И почему он оставил мне посылку с собственными вещами?
Я сел за стол, и подо мной заскрипел жесткий стул с подлокотниками. Положив на стол руки, я закрыл глаза.
Мне хотелось его почувствовать.
Иногда это удается.
В келье царила тишина. Я ощущал лишь собственное волнение и уверенность, что все выглядит слегка сюрреалистично и чертовски странно.
Возможно, я просто не мог смириться с тем, что жизнь внезапно угасает без причины, как задутая свеча, и оставляет после себя дыру.
– Ты тут? – прошептал я. Мой голос звучал странно и сверхъестественно. – Хочешь мне что-то сказать?
Иногда это удается.
Или, возможно, начинают возвращаться мои галлюцинации.
Я чувствовал, что во всем этом что-то не так.

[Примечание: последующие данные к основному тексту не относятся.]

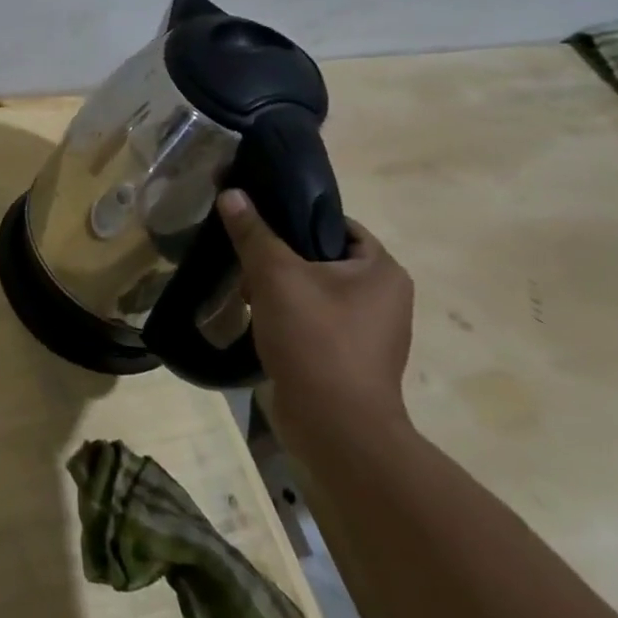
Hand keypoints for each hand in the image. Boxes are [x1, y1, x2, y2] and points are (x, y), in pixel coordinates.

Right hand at [218, 189, 414, 455]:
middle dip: (280, 259)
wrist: (335, 425)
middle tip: (246, 263)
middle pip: (323, 258)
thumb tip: (231, 192)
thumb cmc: (315, 339)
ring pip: (316, 290)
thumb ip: (253, 232)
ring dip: (280, 289)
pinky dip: (290, 316)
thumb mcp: (276, 276)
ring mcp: (371, 331)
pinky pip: (316, 320)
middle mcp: (386, 297)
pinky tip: (262, 323)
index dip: (296, 218)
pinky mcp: (351, 357)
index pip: (337, 225)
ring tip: (247, 294)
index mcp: (382, 270)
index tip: (258, 224)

Паршивое, не дающее покоя мелкое предчувствие, будто заноза под ногтем или обломок зубочистки между зубов. Вроде ничего особенного, но при этом невыносимо. И мне хотелось понять.

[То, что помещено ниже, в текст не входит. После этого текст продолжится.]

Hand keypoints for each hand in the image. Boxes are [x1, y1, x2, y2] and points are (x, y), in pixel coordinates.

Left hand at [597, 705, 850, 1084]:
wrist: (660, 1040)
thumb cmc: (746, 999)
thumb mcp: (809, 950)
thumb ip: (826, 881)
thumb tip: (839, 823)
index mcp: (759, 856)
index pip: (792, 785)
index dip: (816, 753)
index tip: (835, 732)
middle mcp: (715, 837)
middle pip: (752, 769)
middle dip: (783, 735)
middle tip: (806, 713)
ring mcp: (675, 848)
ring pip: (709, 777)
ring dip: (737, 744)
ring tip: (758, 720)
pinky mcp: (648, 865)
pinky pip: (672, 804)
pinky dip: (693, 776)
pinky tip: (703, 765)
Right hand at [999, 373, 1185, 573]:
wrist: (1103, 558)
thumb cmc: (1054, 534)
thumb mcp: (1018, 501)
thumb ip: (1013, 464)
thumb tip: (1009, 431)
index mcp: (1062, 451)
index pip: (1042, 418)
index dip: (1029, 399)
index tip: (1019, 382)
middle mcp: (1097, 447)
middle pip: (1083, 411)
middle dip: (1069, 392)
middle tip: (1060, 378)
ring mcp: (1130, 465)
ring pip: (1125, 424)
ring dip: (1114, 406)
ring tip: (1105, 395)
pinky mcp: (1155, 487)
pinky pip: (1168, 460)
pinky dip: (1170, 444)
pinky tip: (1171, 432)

Один за другим я открыл ящики. Ничего – лишь по голому листу фанеры катался забытый карандаш.
Крышка стола почти пустая. На том месте, где когда-то стоял компьютер, виднелся матовый прямоугольник. Теперь от него остался лежащий на полу удлинитель с сетевым фильтром и брошенная под столом отсоединенная мышь.
В черном каменном стакане торчали две авторучки – одноразовая шариковая и старая перьевая со стальным пером. Внутри болталось немного пыли и две скрепки.
Я провел ладонью под крышкой, бросил взгляд под стол, но там не оказалось никакой приклеенной снизу записки или даже жевательной резинки. Я заглянул под стул.
Не знаю, что я искал.
Открыв окно, я ощупал подоконник снаружи и снизу. По очереди вынув все ящики, осмотрел их со всех сторон.
Я пригляделся к стенам. Из них торчало полтора десятка гвоздей в разных местах. Висевшие на них картинки исчезли, но в том нет ничего странного. Странным было то, что все гвозди грубо окрашены. Я провел ладонью по стене, и на пальцах остался слабый белый след, будто от мела. Стены заново покрасили. Что на них было?